The other thing with Ebola — our risk of dying from it, even if infected, is far less than occurs in Africa. This is because we have better nutrition and health in general, are not co-infected with parasites or HIV, and have better supportive care. Part of the extremely high mortality in Africa is the inability to provide even basic intravenous fluid replacement.
Infection control
What we need to do with Ebola is the same as for any other infectious disease — “universal precautions.” We need to place close attention to hygiene and disinfection, and continue careful isolation of patients ill with infections in hospitals. This is effective, when done properly.
One of my concerns however, from working in a variety of hospitals across the country, is that hospitals are increasingly taking short-cuts with infection control. I have voiced this concern previously regarding the control of superbugs — many hospitals are increasingly short-staffed, and nurses, in particular, are responsible for more patients than they used to be.

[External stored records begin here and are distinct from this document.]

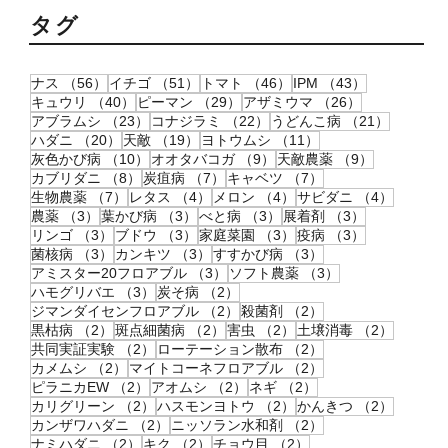
タグ
56件の記事
51件の記事
46件の記事
43件の記事
ナス
（56）
イチゴ
（51）
トマト
（46）
IPM
（43）
40件の記事
29件の記事
26件の記事
キュウリ
（40）
ピーマン
（29）
アザミウマ
（26）
23件の記事
22件の記事
21件の記
アブラムシ
（23）
コナジラミ
（22）
うどんこ病
（21）
20件の記事
19件の記事
11件の記事
ハダニ
（20）
天敵
（19）
ヨトウムシ
（11）
10件の記事
9件の記事
9件の記事
灰色かび病
（10）
オオタバコガ
（9）
天敵農薬
（9）
8件の記事
7件の記事
7件の記事
カブリダニ
（8）
炭疽病
（7）
キャベツ
（7）
7件の記事
4件の記事
4件の記事
4件の記
生物農薬
（7）
レタス
（4）
メロン
（4）
サビダニ
（4）
3件の記事
3件の記事
3件の記事
3件の記事
農薬
（3）
葉かび病
（3）
べと病
（3）
展着剤
（3）
3件の記事
3件の記事
3件の記事
3件の記事
リンゴ
（3）
ブドウ
（3）
家庭菜園
（3）
疫病
（3）
3件の記事
3件の記事
3件の記事
菌核病
（3）
カンキツ
（3）
すすかび病
（3）
3件の記事
3件の記事
アミスター20フロアブル
（3）
ソフト農薬
（3）
3件の記事
2件の記事
ハモグリバエ
（3）
炭そ病
（2）
2件の記事
2件の記事
ジマンダイセンフロアブル
（2）
殺菌剤
（2）
2件の記事
2件の記事
2件の記事
2件の記
黒枯病
（2）
斑点細菌病
（2）
害虫
（2）
土壌消毒
（2）
2件の記事
2件の記事
共同実証実験
（2）
ローテーション散布
（2）
2件の記事
2件の記事
カメムシ
（2）
マイトコーネフロアブル
（2）
2件の記事
2件の記事
2件の記事
ピラニカEW
（2）
アオムシ
（2）
ネギ
（2）
2件の記事
2件の記事
2件の記
カリグリーン
（2）
ハスモンヨトウ
（2）
かんきつ
（2）
2件の記事
2件の記事
カンザワハダニ
（2）
ニッソラン水和剤
（2）
2件の記事
2件の記事
2件の記事
ナミハダニ
（2）
キク
（2）
チョウ目
（2）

Better hospitals have good isolation equipment and ongoing infection control training. They provide adequate personal protective equipment (PPE) and dedicate supplies like blood pressure cuffs and stethoscopes to specific isolation rooms. Others are penny wise and pound foolish, refusing to provide dedicated isolation equipment or thorough training, citing cost concerns.
I call on the CDC and State Health Departments to focus some of their attention away from bioterrorism preparedness and Ebola, to remedial infection control 101. That is the way they can help protect the country from any infectious diseases threat.
Dr. Frieden: “Bottom line, I have no doubt that we will control this importation or case so that it does not spread widely in this country .... It is certainly possible that someone who had contact with this individual could develop Ebola, but there is no doubt in my mind it will stop here.” I agree — if all hospitals beef up their infection control training and practices.
In the meantime, instead of fueling xenophobia and conspiracy theories, if people want to help control this epidemic, a good start would be by relaying accurate information and donating to one of the great groups working to stem the outbreak in Africa, such as Doctors without Borders.